*Task a*
Copy the lines of the listing below the news item exactly, leaving out the picture.

—————

Publication: Monitor Volume: 1 Issue: 112

Russian Foreign Ministry chief spokesman Grigorii Karasin made public a ministry statement in connection with the October 10 attack by the Tajik resistance which killed seven Russian soldiers. Blaming the attack on the Islamic Revival Movement (the main political party in the resistance coalition), the statement accused the resistance of trying to seize power in Tajikistan primarily in order to turn it into a source of drug production and transit corridor for drugs from other Asian countries to the West. Terming the resistance "criminal" and "anti-national" for its plans, the statement said that Russian troops in Tajikistan "shield" Europe from the drug flow. On the same day Islamic Revival Movement chairman Saidabdullo Nuri made public a message accusing the Dushanbe authorities of blocking the fifth round of negotiations with the opposition, preventing the return of refugees, and "bringing war near" by increasing its troop deployment in Badakhshan region in violation of the cease-fire agreement. (18)

—————

*Task b*
Using the news item above about the Tajik resistance attack, say whether each statement agrees with it, and quote the deciding words: (i) the October 10 attack killed seven Russian soldiers; (ii) the Russian ministry statement blamed the attack on the Dushanbe authorities; (iii) Nuri accused Dushanbe of reducing its troops in Badakhshan.

—————

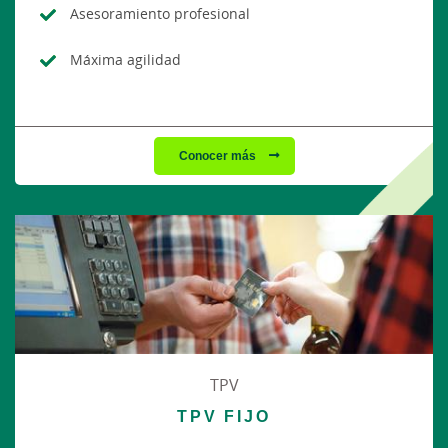
Asesoramiento profesional
Máxima agilidad
Conocer más
TPV
TPV FIJO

—————

*Exercise solution a*
Asesoramiento profesional
Máxima agilidad
Conocer más
TPV
TPV FIJO

*Exercise solution b*
(i) Yes: "the October 10 attack by the Tajik resistance which killed seven Russian soldiers"
(ii) No: "Blaming the attack on the Islamic Revival Movement"
(iii) No: "increasing its troop deployment in Badakhshan region"